- The paper introduces a novel LiDAR-camera fusion technique enhancing frame-to-frame consistency in video panoptic segmentation.
- It employs location-aware and time-aware queries to integrate spatial and temporal features without video-specific training.
- Experimental results show up to a five-point improvement in segmentation metrics on standard benchmarks like Cityscapes-vps.
LiDAR-Camera Fusion for Video Panoptic Segmentation without Video Training
Introduction
This paper investigates the integration of LiDAR and camera data for improving video panoptic segmentation (VPS) without relying on video-trained models. Panoptic segmentation, which combines instance and semantic segmentation tasks, is pivotal in the context of autonomous vehicles. While previous works have demonstrated the benefits of incorporating 3D data like LiDAR into image-based models, there is a dearth of research on its application to VPS. The primary contribution of this work is a feature fusion module that enhances segmentation performance through LiDAR-camera data integration. Notably, the model achieves competitive results without training on video datasets, showcasing an improvement in segmentation metrics by up to five points.
Panoptic Segmentation
Recent advances in panoptic segmentation have been driven by transformer-based approaches, such as Mask2Former, which employ object queries that offer strong discriminative properties. The model utilizes masked attention to focus on predicted segmentation regions, significantly enhancing the accuracy and efficiency of segmentation tasks over pixel-wise approaches.
Online Video Panoptic Segmentation
Most methods for VPS revolve around leveraging transformer queries to track objects across frames through bipartite matching, eschewing the need for video-specific training (1234.56789). This paper capitalizes on transformer-based techniques to build a video-free VPS model, differentiating from supervised models which often incorporate contrastive loss or memory banks for enhanced tracking performance.
LiDAR-Image Multimodal Learning
Fusing LiDAR with vision data has a long-standing history in improving object detection tasks. Research highlights the advantages of supplementing camera data with depth information to capture strong edge details, which enhances segmentation performance (2345.6789). However, prior studies primarily concentrated on semantic segmentation, thus underlining the novelty of the current work in its specific application to panoptic segmentation.
Methodology
The proposed methodology enhances both image and video panoptic segmentation by fusing LiDAR and image data. The model employs a transformer decoder to leverage object queries effectively, introducing two network modifications:
- Location-Aware Queries (LAQ): These queries employ an MLP network to predict segment positions, furnishing queries with spatial awareness to improve frame-to-frame matching.

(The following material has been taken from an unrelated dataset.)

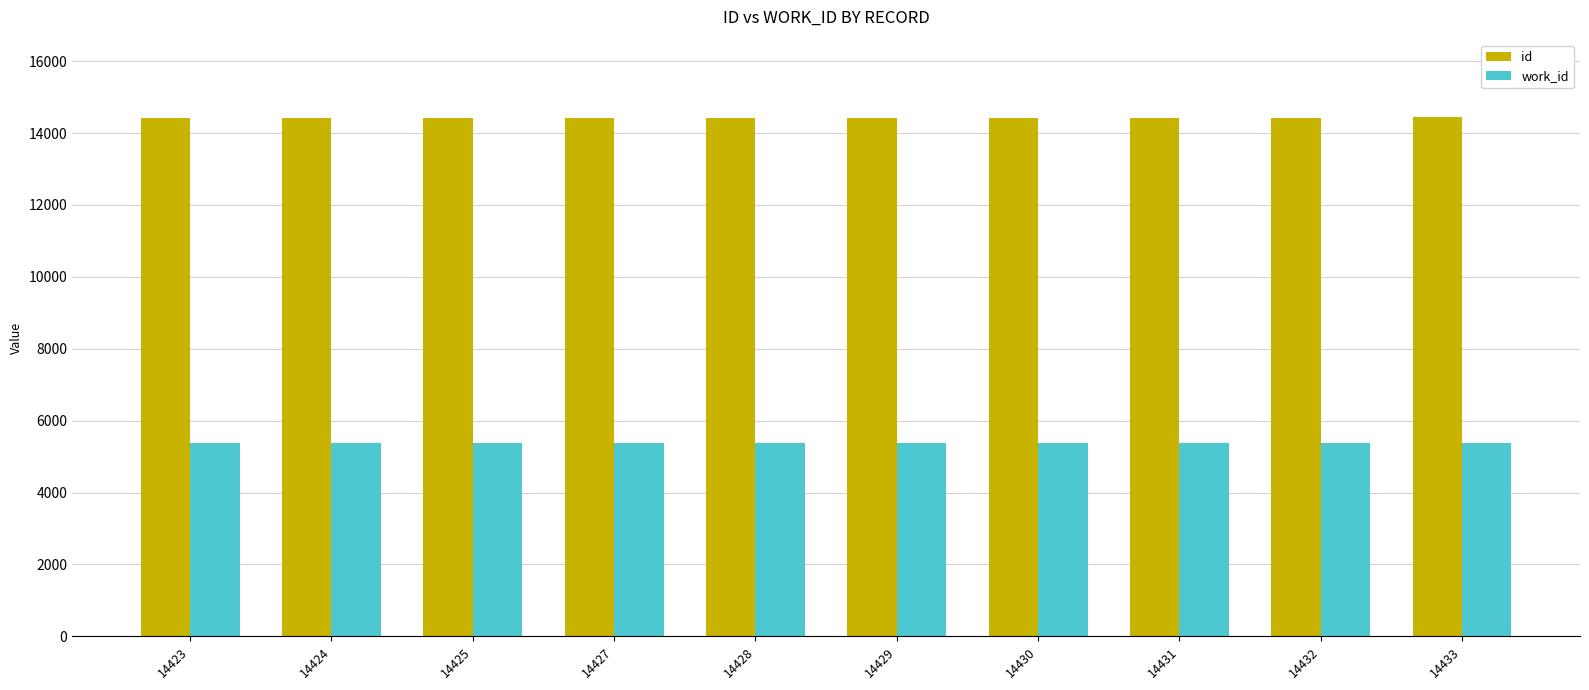

The value of work_id at 14432 is 3253. True or false?

False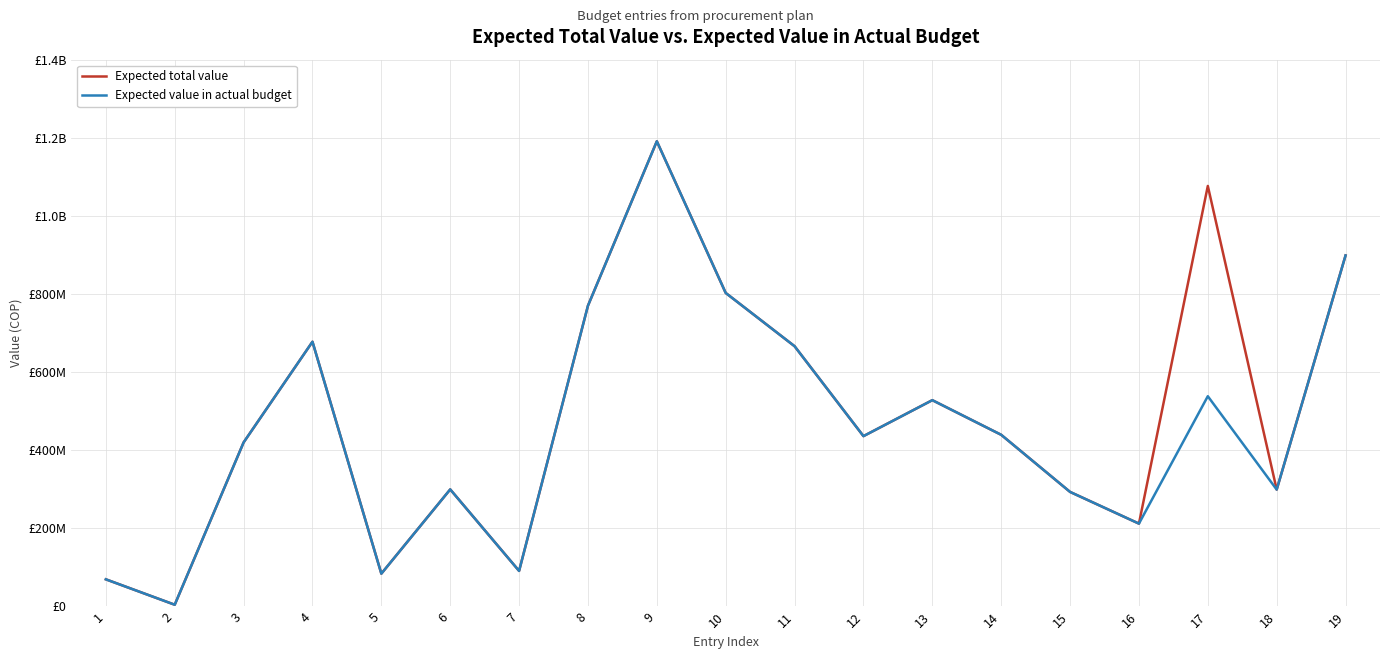

Is it true that Expected total value equals 473288591 at 15?

False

- Time-Aware Queries (TAQ): Extends the queries from previous frames to the current frame during evaluation, improving continuity and accuracy across frames.
The model architecture and fusion strategy, as shown in Figure 1, combine image and depth features through a novel dynamic weighting mechanism. This improves segmentation by dynamically deciding the contribution of depth data relative to image features.
Figure 1: Overall architecture of the proposed method, which is based on Mask2Former.
Experimentation and Results
Dataset and Training
The Cityscapes dataset is used for training the model for panoptic segmentation tasks, while video segmentation is evaluated on the Cityscapes-vps [3456.7890]. The LiDAR data is simulated due to dataset limitations, and the model trains using modified depth information.
The fusion of LiDAR and image data enhances segmentation accuracy, especially in object segmentation tasks. The experiments confirm that dynamic weighting significantly outperforms simple addition of features, yielding a notable improvement in segmentation quality (Table 1).
Video Panoptic Segmentation Results
Table 2 showcases the improvements achieved by the proposed model over the baseline Mask2Former in VPS metrics. Incorporating LAQ and TAQ yields performance gains that narrow the gap between video-free and video-supervised models. Notably, the model excels in "things" segmentation, underlining its utility in applications requiring detailed object tracking.
Figure 2: Panoptic segmentation output for a video sequence. The base model (left) shows significant ID switches compared to our proposed method (right).
Conclusion
The research delivers a robust framework for LiDAR-camera integration in VPS, highlighting the feasibility of achieving high performance without the need for video-based training. Despite currently lagging behind video-supervised counterparts, the substantial improvements in segmentation accuracy underscore the model's potential for autonomous vehicle applications. Future work should explore scaling the approach for larger batches and employing advanced fusion techniques to further improve results.